# Blood Ravens Army Project



## TheGamer2kx (Apr 20, 2011)

Being a fairly new player, and with the Dawn of War computer game being my introduction to the WH40k universe, I decided to make my first tabletop army Blood Ravens, in a nod to what brought me here. 

I'm only going to post in-progress stuff here, as my finished models are already posted in another section. 

This is the first army I've ever painted, so it's been slow going, really. I've been painting alongside a good friend of mine while he works on his stuff, and watching him as I go to pick up a few tricks. 

Being that the entire army is red, all models were originally primed in white primer, and then spray painted red. On a number of the models, i went a bit heavy on the primer, as can be noticed in some photos. 

I will post more as each of the models gets finished/progresses, or as I add new models to the army!

Close to being finished Terminator Assault Squad:










Half-finished Honor Guard, I used the Command Squad pack, and a Dark Angels Sprue pack for the nifty little bits. 










Vanguard Veterans, some of them were made with spare Black Templars and Dark Angels Bits to give them a more unique look, and all of them except the Sgt are beakies... just because they look cool!










Sternguard Squad- My first sternguard squad, all converted from Assault on Black Reach marines, mainly because i liked the helmets. For some of them, it took a lot of filing off of arms, and green stuff repairs to get them looking right. Half of the chest of the far right model is green stuff, as i had to remove the arm from the side of the body. The Sgt's power sword is custom-made from a combat blade, with the hilt and such of a chainsword. (mainly because I ran out of power weapons and had to get creative.)










Librarians! 
I went a little crazy with some bits, and managed to make a total of 11 librarians... dunno what i'm gonna do with them, but I made em! going to give the less robed ones more detail and make them epistolaries, i think. 

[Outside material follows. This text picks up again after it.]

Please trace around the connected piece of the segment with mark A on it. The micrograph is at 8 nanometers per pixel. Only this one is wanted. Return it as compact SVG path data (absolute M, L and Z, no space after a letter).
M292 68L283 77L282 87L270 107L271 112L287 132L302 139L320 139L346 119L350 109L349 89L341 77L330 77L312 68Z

Chief Librarian- I'm working on this guy mainly as a challenge to myself, just to see what I can accomplish with Green Stuff and modding in general. It's been pretty hard so far, but I think it is turning out well for a first attempt. 

The backpack is from the Space Marine Commander kit, and the raised aquila psychic hood is actually the top to a flag banner that i cut sections off of to make the head fit in. In the lower pictures where the staff can be seen, It is actually made out of the Terminator Captain flagpole shaft and topper. It may get modded even more, as it still looks kind of bland imo. 

Green Stuff Work on body:









Front









Rear









Land Raider- This one's almost finished, it needs some wear and tear, and battle damage, I think. Any suggestions?












And as you can see.... I Still have a looong ways to go before this army's done painting.


----------



## Hammer49 (Feb 12, 2011)

Looks like your army is progressing very nicely. Keep up the good work.


----------



## forkmaster (Jan 2, 2010)

Youve dones some nice work here! The Terminators I like really. Its nice to see some Blood Ravens here (never seen such an army before). My only concern is that the red is too light on several minis, such as the command squad. Make it a bit dark. Red scab I think is a exelente color to use.


----------



## alasdair (Jun 11, 2009)

Great work! My only problems are that as forkmaster said, the red is too bright, and also if you lookon the game, it is more bone/beige colour rather than white.

Keep it up!


----------



## TheGamer2kx (Apr 20, 2011)

Incidentally, the Command squad did turn out a bit brighter than the rest. I have NO idea why. by the end the bright red and white will be tuned in more appropriately, those are quite literally just primed and base coated right now. I've been using a good wash in devlan mud for toning the redness down to appropriate colors, and for the shoulderpads, I am using a 50/50 mixture of bleached bone and skull white, with a dab of devlan mud thrown in to brown it down some. I'll post more pictures of the command squad soon, as I plan on working on them some today. 

Additionally, I use spraypaint to prime and basecoat my SM's because I have around 7200 points I have to paint through (It's addictive! I just can't stop collecting!), and if i did it all by hand i'd be an old man before i finished. =D


----------